I have a conceptual confusion about the use of the expected value of a distribution.
Often, we want to estimate the most likely value of something. For example, I have X= ten observations. I know X was drawn from the poisson distribution, and I know that this poisson distribution itself has a lambda that was drawn from the lognormal distribution with mu = 4, std = .05.
So given my observations, and my knowledge about the underlying distributions, I want to estimate lambda. So Bayes theorem comes in handy, with
posterior = lambda given X
prior = lognormal distribution
likelihood = likelihood function for a poisson distribution
This can be solved (e.g., with rejection sampling) to discover that our Bayes estimator for lambda is ~4.28.

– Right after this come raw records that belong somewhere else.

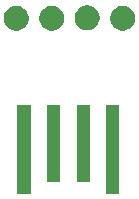
<source format=gbr>
G04 #@! TF.GenerationSoftware,KiCad,Pcbnew,(5.1.5)-3*
G04 #@! TF.CreationDate,2020-02-02T18:50:59-05:00*
G04 #@! TF.ProjectId,Low-Profile USB,4c6f772d-5072-46f6-9669-6c6520555342,rev?*
G04 #@! TF.SameCoordinates,Original*
G04 #@! TF.FileFunction,Soldermask,Top*
G04 #@! TF.FilePolarity,Negative*
%FSLAX46Y46*%
G04 Gerber Fmt 4.6, Leading zero omitted, Abs format (unit mm)*
G04 Created by KiCad (PCBNEW (5.1.5)-3) date 2020-02-02 18:50:59*
%MOMM*%
%LPD*%
G04 APERTURE LIST*
%ADD10C,0.100000*%
G04 APERTURE END LIST*
D10*
G36*
X150301000Y-96996000D02*
G01*
X149199000Y-96996000D01*
X149199000Y-89484000D01*
X150301000Y-89484000D01*
X150301000Y-96996000D01*
G37*
G36*
X142801000Y-96996000D02*
G01*
X141699000Y-96996000D01*
X141699000Y-89484000D01*
X142801000Y-89484000D01*
X142801000Y-96996000D01*
G37*
G36*
X147801000Y-95996000D02*
G01*
X146699000Y-95996000D01*
X146699000Y-89484000D01*
X147801000Y-89484000D01*
X147801000Y-95996000D01*
G37*
G36*
X145301000Y-95996000D02*
G01*
X144199000Y-95996000D01*
X144199000Y-89484000D01*
X145301000Y-89484000D01*
X145301000Y-95996000D01*
G37*
G36*
X150906564Y-81139389D02*
G01*
X151097833Y-81218615D01*
X151097835Y-81218616D01*
X151195143Y-81283635D01*
X151269973Y-81333635D01*
X151416365Y-81480027D01*
X151531385Y-81652167D01*
X151610611Y-81843436D01*
X151651000Y-82046484D01*
X151651000Y-82253516D01*
X151610611Y-82456564D01*
X151552095Y-82597835D01*
X151531384Y-82647835D01*
X151416365Y-82819973D01*
X151269973Y-82966365D01*
X151097835Y-83081384D01*
X151097834Y-83081385D01*
X151097833Y-83081385D01*
X150906564Y-83160611D01*
X150703516Y-83201000D01*
X150496484Y-83201000D01*
X150293436Y-83160611D01*
X150102167Y-83081385D01*
X150102166Y-83081385D01*
X150102165Y-83081384D01*
X149930027Y-82966365D01*
X149783635Y-82819973D01*
X149668616Y-82647835D01*
X149647905Y-82597835D01*
X149589389Y-82456564D01*
X149549000Y-82253516D01*
X149549000Y-82046484D01*
X149589389Y-81843436D01*
X149668615Y-81652167D01*
X149783635Y-81480027D01*
X149930027Y-81333635D01*
X150004857Y-81283635D01*
X150102165Y-81218616D01*
X150102167Y-81218615D01*
X150293436Y-81139389D01*
X150496484Y-81099000D01*
X150703516Y-81099000D01*
X150906564Y-81139389D01*
G37*
G36*
X144906564Y-81139389D02*
G01*
X145097833Y-81218615D01*
X145097835Y-81218616D01*
X145195143Y-81283635D01*
X145269973Y-81333635D01*
X145416365Y-81480027D01*
X145531385Y-81652167D01*
X145610611Y-81843436D01*
X145651000Y-82046484D01*
X145651000Y-82253516D01*
X145610611Y-82456564D01*
X145552095Y-82597835D01*
X145531384Y-82647835D01*
X145416365Y-82819973D01*
X145269973Y-82966365D01*
X145097835Y-83081384D01*
X145097834Y-83081385D01*
X145097833Y-83081385D01*
X144906564Y-83160611D01*
X144703516Y-83201000D01*
X144496484Y-83201000D01*
X144293436Y-83160611D01*
X144102167Y-83081385D01*
X144102166Y-83081385D01*
X144102165Y-83081384D01*
X143930027Y-82966365D01*
X143783635Y-82819973D01*
X143668616Y-82647835D01*
X143647905Y-82597835D01*
X143589389Y-82456564D01*
X143549000Y-82253516D01*
X143549000Y-82046484D01*
X143589389Y-81843436D01*
X143668615Y-81652167D01*
X143783635Y-81480027D01*
X143930027Y-81333635D01*
X144004857Y-81283635D01*
X144102165Y-81218616D01*
X144102167Y-81218615D01*
X144293436Y-81139389D01*
X144496484Y-81099000D01*
X144703516Y-81099000D01*
X144906564Y-81139389D01*
G37*
G36*
X141906564Y-81139389D02*
G01*
X142097833Y-81218615D01*
X142097835Y-81218616D01*
X142195143Y-81283635D01*
X142269973Y-81333635D01*
X142416365Y-81480027D01*
X142531385Y-81652167D01*
X142610611Y-81843436D01*
X142651000Y-82046484D01*
X142651000Y-82253516D01*
X142610611Y-82456564D01*
X142552095Y-82597835D01*
X142531384Y-82647835D01*
X142416365Y-82819973D01*
X142269973Y-82966365D01*
X142097835Y-83081384D01*
X142097834Y-83081385D01*
X142097833Y-83081385D01*
X141906564Y-83160611D01*
X141703516Y-83201000D01*
X141496484Y-83201000D01*
X141293436Y-83160611D01*
X141102167Y-83081385D01*
X141102166Y-83081385D01*
X141102165Y-83081384D01*
X140930027Y-82966365D01*
X140783635Y-82819973D01*
X140668616Y-82647835D01*
X140647905Y-82597835D01*
X140589389Y-82456564D01*
X140549000Y-82253516D01*
X140549000Y-82046484D01*
X140589389Y-81843436D01*
X140668615Y-81652167D01*
X140783635Y-81480027D01*
X140930027Y-81333635D01*
X141004857Y-81283635D01*
X141102165Y-81218616D01*
X141102167Y-81218615D01*
X141293436Y-81139389D01*
X141496484Y-81099000D01*
X141703516Y-81099000D01*
X141906564Y-81139389D01*
G37*
G36*
X147906564Y-81089389D02*
G01*
X148027277Y-81139390D01*
X148097835Y-81168616D01*
X148172665Y-81218616D01*
X148269973Y-81283635D01*
X148416365Y-81430027D01*
X148531385Y-81602167D01*
X148610611Y-81793436D01*
X148651000Y-81996484D01*
X148651000Y-82203516D01*
X148610611Y-82406564D01*
X148531385Y-82597833D01*
X148531384Y-82597835D01*
X148416365Y-82769973D01*
X148269973Y-82916365D01*
X148097835Y-83031384D01*
X148097834Y-83031385D01*
X148097833Y-83031385D01*
X147906564Y-83110611D01*
X147703516Y-83151000D01*
X147496484Y-83151000D01*
X147293436Y-83110611D01*
X147102167Y-83031385D01*
X147102166Y-83031385D01*
X147102165Y-83031384D01*
X146930027Y-82916365D01*
X146783635Y-82769973D01*
X146668616Y-82597835D01*
X146668615Y-82597833D01*
X146589389Y-82406564D01*
X146549000Y-82203516D01*
X146549000Y-81996484D01*
X146589389Y-81793436D01*
X146668615Y-81602167D01*
X146783635Y-81430027D01*
X146930027Y-81283635D01*
X147027335Y-81218616D01*
X147102165Y-81168616D01*
X147172723Y-81139390D01*
X147293436Y-81089389D01*
X147496484Y-81049000D01*
X147703516Y-81049000D01*
X147906564Y-81089389D01*
G37*
M02*

</source>
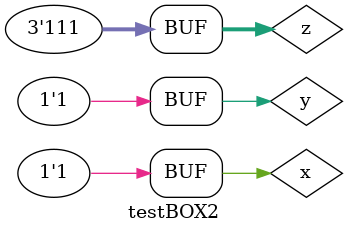
<source format=v>
module BOX1 (output s1,input e1,input e2,input e3,
input e4,input e5,input e6,input e7, input e8,
input [2:0] c1);
  
wire temp1,temp2,temp3,temp4,temp5,temp6,temp7,temp8;
wire notc0,notc1,notc2;

not NOT1 (notc0,c1[0]);
not NOT2 (notc1,c1[1]);
not NOT3 (notc2,c1[2]);
and AND1 (temp1,e1,notc0,notc1,notc2);
and AND2 (temp2,e2,c1[0],notc1,notc2);
and AND3 (temp3,e3,notc0,c1[1],notc2);
and AND4 (temp4,e4,c1[0],c1[1],notc2);
and AND5 (temp5,e5,notc0,notc1,c1[2]);
and AND6 (temp6,e6,c1[0],notc1,c1[2]);
and AND7 (temp7,e7,notc0,c1[1],c1[2]);
and AND8 (temp8,e8,c1[0],c1[1],c1[2]);

or OR1 (s1,temp1,temp2,temp3,temp4,temp5,temp6,temp7,temp8);

endmodule//BOX1

module BOX2 (output s,input a,input b,input [2:0] CH);

wire e1,e2,e3,e4,e5,e6,e7,e8,c1;

not NOT4 (e1,b);
or OR2 (e2,a,b);
nor NOR1 (e3,a,b);
and AND9 (e4,a,b);
nand NAND1 (e5,a,b);
xor XOR1 (e6,a,b);
xnor XNOR1 (e7,a,b);
not NOT5 (e8,a);
MUX selec (s,e1,e2,e3,e4,e5,e6,e7,e8,CH);
endmodule////BOX2

module testBOX2;
// ------------------------- definir dados 
reg  x,y;
reg [2:0] z;
wire s,r; 
BOX2 modulo1 ( s, x, y, z);
// ------------------------- parte principal 
initial begin 
$display("Exemplo0035 - Lucas Cardoso - 441694"); 
$display("Test module"); 
x = 'b0; y = 'b0;z= 2'b00; 
// projetar testes do modulo 
$display("\na b CH s");
#1 $monitor("%b %b %b %b",x,y,z,s);
#1 x ='b0; y ='b1; z =3'b000;  
#1 x ='b1; y ='b0; z =3'b000;
#1 x ='b1; y ='b1; z =3'b000;

#1 x ='b0; y ='b0; z =3'b001; 
#1 x ='b0; y ='b1; z =3'b001;  
#1 x ='b1; y ='b0; z =3'b001;
#1 x ='b1; y ='b1; z =3'b001;

#1 x ='b0; y ='b0; z =3'b010; 
#1 x ='b0; y ='b1; z =3'b010;  
#1 x ='b1; y ='b0; z =3'b010;
#1 x ='b1; y ='b1; z =3'b010;

#1 x ='b0; y ='b0; z =3'b011; 
#1 x ='b0; y ='b1; z =3'b011;  
#1 x ='b1; y ='b0; z =3'b011;
#1 x ='b1; y ='b1; z =3'b011;

#1 x ='b0; y ='b0; z =3'b100; 
#1 x ='b0; y ='b1; z =3'b100;  
#1 x ='b1; y ='b0; z =3'b100;
#1 x ='b1; y ='b1; z =3'b100;

#1 x ='b0; y ='b0; z =3'b101; 
#1 x ='b0; y ='b1; z =3'b101;  
#1 x ='b1; y ='b0; z =3'b101;
#1 x ='b1; y ='b1; z =3'b101;

#1 x ='b0; y ='b0; z =3'b110; 
#1 x ='b0; y ='b1; z =3'b110;  
#1 x ='b1; y ='b0; z =3'b110;
#1 x ='b1; y ='b1; z =3'b110;

#1 x ='b0; y ='b0; z =3'b111; 
#1 x ='b0; y ='b1; z =3'b111;  
#1 x ='b1; y ='b0; z =3'b111;
#1 x ='b1; y ='b1; z =3'b111;

end 
endmodule
</source>
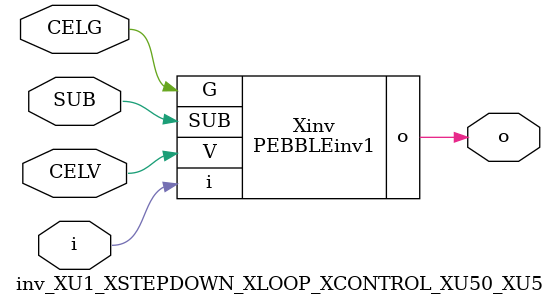
<source format=v>



module PEBBLEinv1 ( o, G, SUB, V, i );

  input V;
  input i;
  input G;
  output o;
  input SUB;
endmodule

//Celera Confidential Do Not Copy inv_XU1_XSTEPDOWN_XLOOP_XCONTROL_XU50_XU5
//Celera Confidential Symbol Generator
//5V Inverter
module inv_XU1_XSTEPDOWN_XLOOP_XCONTROL_XU50_XU5 (CELV,CELG,i,o,SUB);
input CELV;
input CELG;
input i;
input SUB;
output o;

//Celera Confidential Do Not Copy inv
PEBBLEinv1 Xinv(
.V (CELV),
.i (i),
.o (o),
.SUB (SUB),
.G (CELG)
);
//,diesize,PEBBLEinv1

//Celera Confidential Do Not Copy Module End
//Celera Schematic Generator
endmodule

</source>
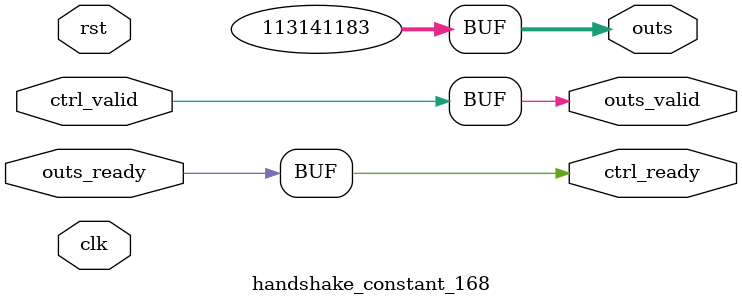
<source format=v>
`timescale 1ns / 1ps
module handshake_constant_168 #(
  parameter DATA_WIDTH = 32  // Default set to 32 bits
) (
  input                       clk,
  input                       rst,
  // Input Channel
  input                       ctrl_valid,
  output                      ctrl_ready,
  // Output Channel
  output [DATA_WIDTH - 1 : 0] outs,
  output                      outs_valid,
  input                       outs_ready
);
  assign outs       = 28'b0110101111100110010110111111;
  assign outs_valid = ctrl_valid;
  assign ctrl_ready = outs_ready;

endmodule

</source>
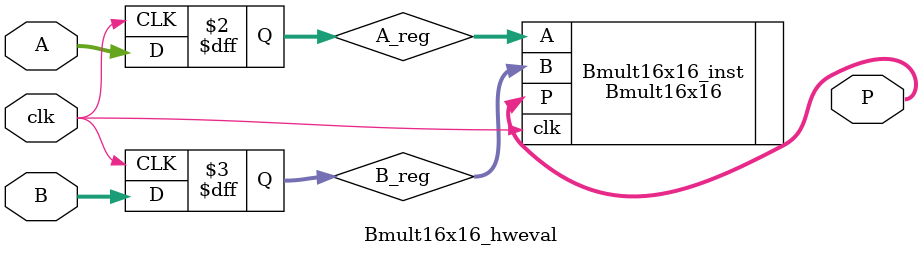
<source format=sv>
`timescale 1ns / 1ps

module Bmult16x16_hweval (
    input  logic          clk,
    input  logic [15 : 0] A,
    input  logic [15 : 0] B,
    output logic [31 : 0] P
    );

    logic [15 : 0] A_reg;
    logic [15 : 0] B_reg;

    always_ff @(posedge clk) begin
        A_reg <= A;
        B_reg <= B;
    end

    Bmult16x16 Bmult16x16_inst (
        .clk(clk  ),
        .A  (A_reg),
        .B  (B_reg),
        .P  (P    ));

endmodule
</source>
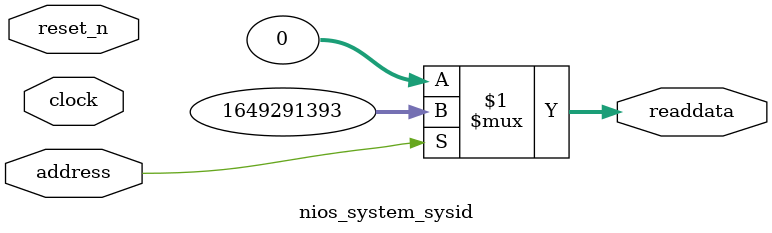
<source format=v>



// synthesis translate_off
`timescale 1ns / 1ps
// synthesis translate_on

// turn off superfluous verilog processor warnings 
// altera message_level Level1 
// altera message_off 10034 10035 10036 10037 10230 10240 10030 

module nios_system_sysid (
               // inputs:
                address,
                clock,
                reset_n,

               // outputs:
                readdata
             )
;

  output  [ 31: 0] readdata;
  input            address;
  input            clock;
  input            reset_n;

  wire    [ 31: 0] readdata;
  //control_slave, which is an e_avalon_slave
  assign readdata = address ? 1649291393 : 0;

endmodule



</source>
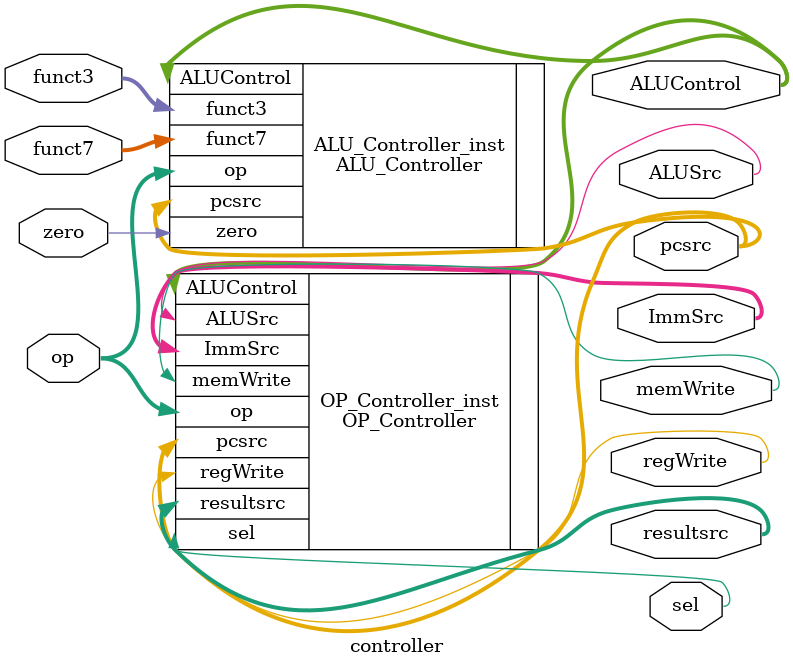
<source format=v>
module controller(op,zero,funct3,funct7,pcsrc,resultsrc,memWrite,ALUControl,ALUSrc,ImmSrc,regWrite,sel);
    input zero;
    input [2:0] funct3;
    input [6:0] op,funct7;
    output reg memWrite,ALUSrc,regWrite,sel;
    output reg [1:0] pcsrc,resultsrc;                
    output reg [2:0] ImmSrc,ALUControl;  

    ALU_Controller ALU_Controller_inst(
        .zero(zero),
        .funct3(funct3),
        .funct7(funct7),
        .op(op),
        .ALUControl(ALUControl),
        .pcsrc(pcsrc)
    );
    OP_Controller OP_Controller_inst(
        .op(op),
        .pcsrc(pcsrc),
        .resultsrc(resultsrc),
        .memWrite(memWrite),
        .ALUControl(ALUControl),
        .ALUSrc(ALUSrc),
        .ImmSrc(ImmSrc),
        .regWrite(regWrite),
        .sel(sel)
    );
endmodule
</source>
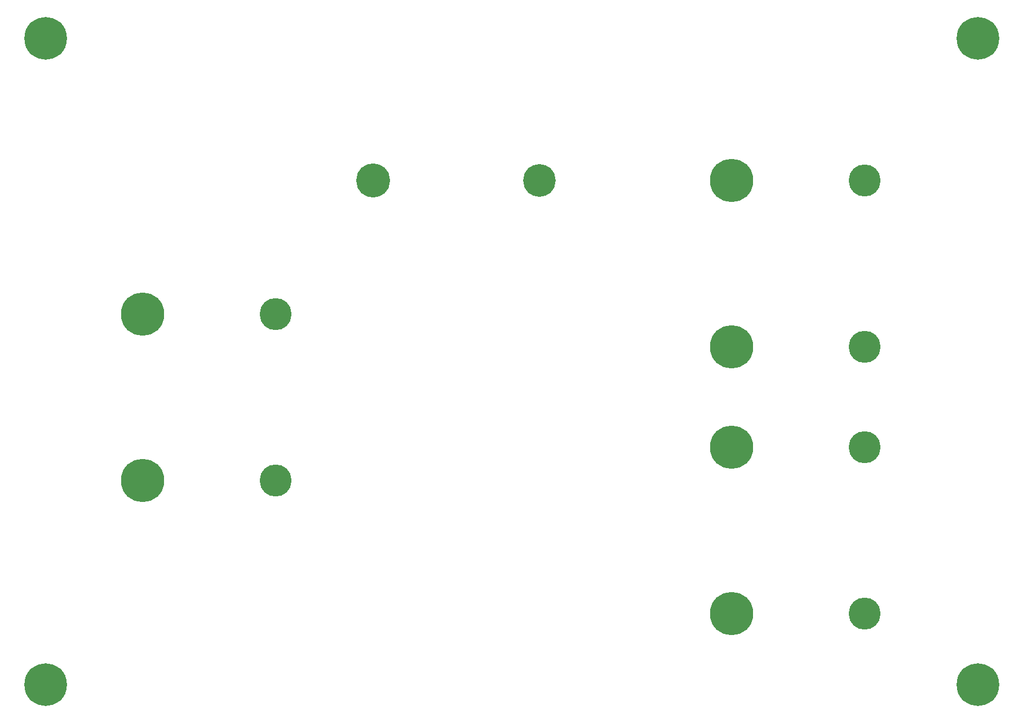
<source format=gbr>
%TF.GenerationSoftware,KiCad,Pcbnew,8.0.2*%
%TF.CreationDate,2024-06-17T23:38:42+07:00*%
%TF.ProjectId,Series Circuit,53657269-6573-4204-9369-72637569742e,rev?*%
%TF.SameCoordinates,Original*%
%TF.FileFunction,Soldermask,Bot*%
%TF.FilePolarity,Negative*%
%FSLAX46Y46*%
G04 Gerber Fmt 4.6, Leading zero omitted, Abs format (unit mm)*
G04 Created by KiCad (PCBNEW 8.0.2) date 2024-06-17 23:38:42*
%MOMM*%
%LPD*%
G01*
G04 APERTURE LIST*
%ADD10C,6.400000*%
%ADD11C,4.800000*%
%ADD12C,4.900000*%
%ADD13C,5.100000*%
%ADD14C,6.500000*%
G04 APERTURE END LIST*
D10*
%TO.C,H3*%
X72400000Y-141300000D03*
%TD*%
D11*
%TO.C,MES3*%
X195400000Y-130650000D03*
X195400000Y-105650000D03*
%TD*%
D12*
%TO.C,A1*%
X146550000Y-65650000D03*
D13*
X121550000Y-65650000D03*
%TD*%
D10*
%TO.C,H4*%
X212400000Y-141300000D03*
%TD*%
%TO.C,H1*%
X72400000Y-44300000D03*
%TD*%
D14*
%TO.C,R1*%
X175400000Y-90650000D03*
X175400000Y-65650000D03*
%TD*%
%TO.C,V1*%
X86950000Y-85675000D03*
X86950000Y-110675000D03*
%TD*%
D11*
%TO.C,MES1*%
X106950000Y-110675000D03*
X106950000Y-85675000D03*
%TD*%
%TO.C,MES2*%
X195400000Y-90650000D03*
X195400000Y-65650000D03*
%TD*%
D10*
%TO.C,H2*%
X212400000Y-44300000D03*
%TD*%
D14*
%TO.C,R2*%
X175400000Y-130700000D03*
X175400000Y-105700000D03*
%TD*%
M02*

</source>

What we did, in intuitive/oversimplified terms, is take the "center of mass" of our posterior distribution, and found it was ~4.28.
My question is: if we're trying to find the most likely value of lambda, why are we taking the "center of mass" of the posterior distribution, rather than the highest point on our posterior distribution?
In this example these two are extremely similar, but you could imagine changing some assumptions in this problem, and getting a posterior distribution that is (for instance) bimodal. If this were the case, the highest point of this bimodal distribution seems like it corresponds nicely to the "most likely value of lambda," whereas the center of mass of this posterior distribution could be an extremely unlikely value of lambda (e.g., a value in the valley between the two peaks of the distribution).
Any help is appreciated!
TL;DR: When estimating the 'most likely value' for a parameter, why do we ever want to do so by finding the 'center of mass' (expected value) from that parameter's distribution? Shouldn't we always want the 'highest point' (MLE) on that distribution?